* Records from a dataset

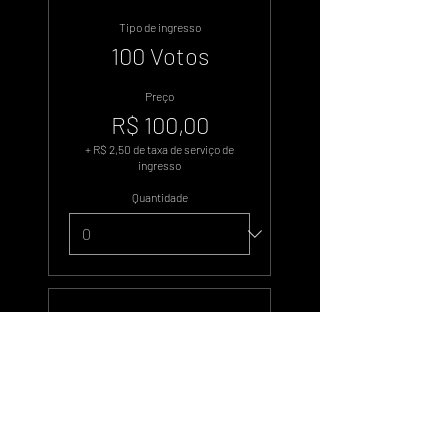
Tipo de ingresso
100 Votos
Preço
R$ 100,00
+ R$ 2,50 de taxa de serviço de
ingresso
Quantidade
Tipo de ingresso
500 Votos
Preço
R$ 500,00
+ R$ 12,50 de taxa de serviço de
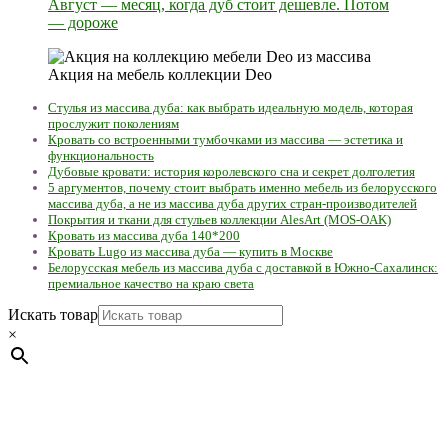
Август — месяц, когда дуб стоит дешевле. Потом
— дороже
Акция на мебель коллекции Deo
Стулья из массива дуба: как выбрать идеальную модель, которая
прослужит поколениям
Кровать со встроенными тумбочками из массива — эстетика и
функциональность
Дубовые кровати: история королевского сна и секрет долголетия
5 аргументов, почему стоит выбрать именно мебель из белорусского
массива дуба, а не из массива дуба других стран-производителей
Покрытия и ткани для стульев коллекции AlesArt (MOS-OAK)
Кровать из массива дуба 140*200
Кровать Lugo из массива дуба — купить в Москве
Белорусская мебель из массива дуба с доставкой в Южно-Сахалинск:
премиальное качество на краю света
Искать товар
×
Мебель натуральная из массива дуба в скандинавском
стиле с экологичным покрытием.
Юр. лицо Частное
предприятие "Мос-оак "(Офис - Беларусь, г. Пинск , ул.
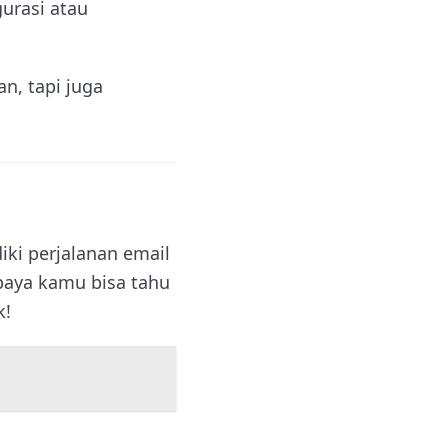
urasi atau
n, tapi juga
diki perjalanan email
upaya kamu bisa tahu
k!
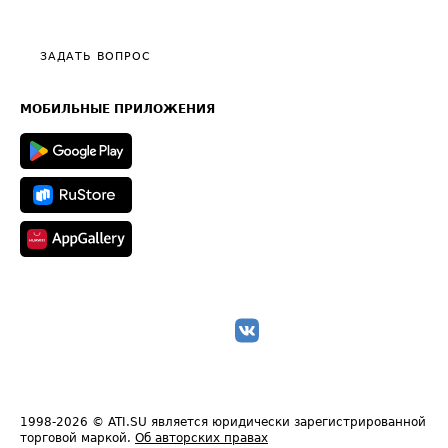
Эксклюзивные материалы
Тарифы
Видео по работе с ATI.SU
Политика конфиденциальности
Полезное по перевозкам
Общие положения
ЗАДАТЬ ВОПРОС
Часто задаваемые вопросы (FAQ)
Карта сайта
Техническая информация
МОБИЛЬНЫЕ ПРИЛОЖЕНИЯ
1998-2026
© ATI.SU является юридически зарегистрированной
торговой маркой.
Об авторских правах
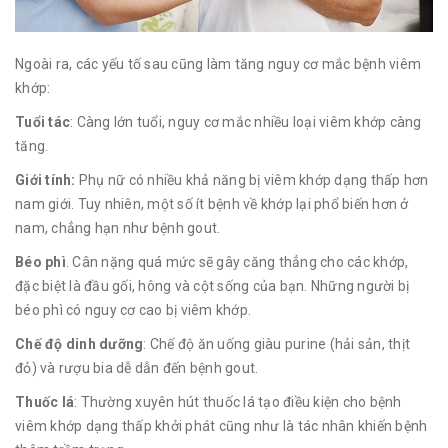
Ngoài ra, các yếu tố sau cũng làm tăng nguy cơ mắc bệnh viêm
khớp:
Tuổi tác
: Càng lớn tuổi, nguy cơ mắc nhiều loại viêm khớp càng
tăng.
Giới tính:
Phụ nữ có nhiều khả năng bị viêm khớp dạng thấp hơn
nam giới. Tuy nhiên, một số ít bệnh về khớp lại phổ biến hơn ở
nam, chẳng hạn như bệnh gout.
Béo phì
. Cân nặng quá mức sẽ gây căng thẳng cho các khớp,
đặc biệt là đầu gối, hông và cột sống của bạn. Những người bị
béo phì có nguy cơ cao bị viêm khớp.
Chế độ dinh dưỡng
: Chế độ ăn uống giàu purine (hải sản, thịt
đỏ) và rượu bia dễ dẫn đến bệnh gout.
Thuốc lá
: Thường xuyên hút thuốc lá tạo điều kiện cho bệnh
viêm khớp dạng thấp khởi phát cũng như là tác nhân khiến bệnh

* Work task
Scan the data above for the word "Кровать", then copy every line that holds it.

* Reply to the exercise
Кровать со встроенными тумбочками из массива — эстетика и
Кровать из массива дуба 140*200
Кровать Lugo из массива дуба — купить в Москве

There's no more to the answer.